Support NLG delegates at UN Conference for People of African Descent in Senegal

Please help by donating at the crowdfunding link: https://fundrazr.com/41Zqpa

From 2015 through 2024, the United Nations is marking the Decade for People of African Descent, under the themes of recognition, justice and development. The National Lawyers Guild and the International Association of Democratic Lawyers have the opportunity to participate in the international convenings, plans and programs of action to demand justice for Afro-descendant people being organized as part of this Decade.

Please help the NLG and IADL to cover and offset travel expenses for two delegates to participate. If additional funds are raised or insufficent funds are gathered to support two participants, any remaining donations will be used to support participation by and scholarships for progressive law students, new lawyers, and Guild members who identify as African Descendants.

NLG International Committee TreasureOllie Jefferson, an immigration lawyer in Texas, participated in an earlier convening in Geneva in 2017 for the Decade for People of African Descent  . She and another NLG representative, the Chair of the Africa Subcommittee, a human rights lawyer in New York, have been invited and approved to travel to Dakar, Senegal, on October 23-25, 2019, for the 2019 Africa Regional  convening .

Ollie Jefferson has practiced Immigration Law for over 35 years, as a specialty area of law. Within the framework of her position, she has represented foreign nationals from most parts of the world, with special emphasis on asylum seekers, and refugees. The majority of said persons seeking protection were born on the African continent, as well as Palestine. Much of her asylum and other protection litigation on behalf of women and children was performed pro-bono.

Aside from her practice, Ollie participated in advocacy for refugees by spear heading  educational projects for the general public, and particularly in an effort to understand the origins of and to bridge the division between African Americans and Africans of the Continent. In this regard, she has appeared on television and radio shows local to the Dallas, Fort Worth areas of Texas; appeared on numerous panels pertaining to the African Refugee crisis. Ollie has advocated and worked toward increasing the number of African refugees for resettlement in the U.S. in conjunction with Southern Methodist University; written numerous published articles for purposes of educating the public in Immigration matters, as a guest editor in the area’s major newspapers.

Separate from the National Lawyers Guild, Ollie has traveled with a group to Kenya to study the refugee environment of displaced persons from the countries bordering Kenya. This delegation visited Camp Kakuma, a massive refugee camp in Northern Kenya, as well as Camp Lokichokia, also in the North, bordering the Sudan, a staging ground for relief to Southern Sudan. Upon her return to the U.S. She motivated different individuals and organizations to sponsor at least 15 African refugees for resettlement in the U.S., which was successfully accomplished, as well as the necessary daily interaction with the refugees to assure their acclimation to a new life.
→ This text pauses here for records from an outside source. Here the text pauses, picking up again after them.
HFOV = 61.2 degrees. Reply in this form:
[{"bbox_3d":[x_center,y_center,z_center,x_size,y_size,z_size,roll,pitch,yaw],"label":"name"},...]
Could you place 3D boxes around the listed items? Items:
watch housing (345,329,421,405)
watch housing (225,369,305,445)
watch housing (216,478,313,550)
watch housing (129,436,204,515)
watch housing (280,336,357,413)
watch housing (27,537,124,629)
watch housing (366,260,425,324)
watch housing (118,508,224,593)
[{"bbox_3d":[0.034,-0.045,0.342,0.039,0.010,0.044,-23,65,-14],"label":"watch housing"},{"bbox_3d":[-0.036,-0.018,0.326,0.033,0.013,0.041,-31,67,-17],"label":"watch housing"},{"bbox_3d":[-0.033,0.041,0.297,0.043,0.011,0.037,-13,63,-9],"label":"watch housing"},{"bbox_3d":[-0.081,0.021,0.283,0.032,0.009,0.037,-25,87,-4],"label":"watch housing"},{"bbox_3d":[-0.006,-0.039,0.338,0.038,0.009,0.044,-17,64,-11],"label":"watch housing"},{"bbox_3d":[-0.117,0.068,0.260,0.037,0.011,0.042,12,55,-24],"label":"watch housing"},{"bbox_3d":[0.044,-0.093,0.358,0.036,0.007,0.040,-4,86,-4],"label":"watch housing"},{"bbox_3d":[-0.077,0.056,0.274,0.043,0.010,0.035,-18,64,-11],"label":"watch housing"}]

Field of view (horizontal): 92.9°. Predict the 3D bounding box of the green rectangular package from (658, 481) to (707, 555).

She additionally wrote news editorials about the need to increase the number of African refugees for resettlement, and enlisting the help of others for sponsorship and further participation in refugee resettlement.

Ollie further participated in a delegation to Port Au Prince, Haiti, as part of The National Lawyers Guilds interest in monitoring the trial of a local human rights activist in Haiti.  Upon her return she publicized the trial through an article for the Haiti subcommittee of The National Lawyers Guild, which was also published in a major newspaper in Miami. She has further gone on delegations to El Salvador and Colombia as part of National Lawyers Guild delegations, and Cuba as a member of a different organization. After each delegation she wrote editorial articles published in major newspapers to educate the American public on the relevant issues.

In addition, the co-chair of the Africa Subcommittee of the NLG is part of an international coalition of Afrodescendant people that has been strategizing and organizing concerning the International Decade and they have been discussing interventions at the upcoming meeting. Her colleagues from this coalition from Latin America, the Caribbean and Europe will be at the meeting. She is a human rights lawyer and activist. She has worked with organizations and communities around the world and has worked abroad in Cambodia, Hungary, Liberia, Kenya and South Africa. She has various areas of expertise, including women’s rights, racial discrimination, elections, United Nations advocacy, capacity building and human rights training, and she has served as an election observer in 5 countries.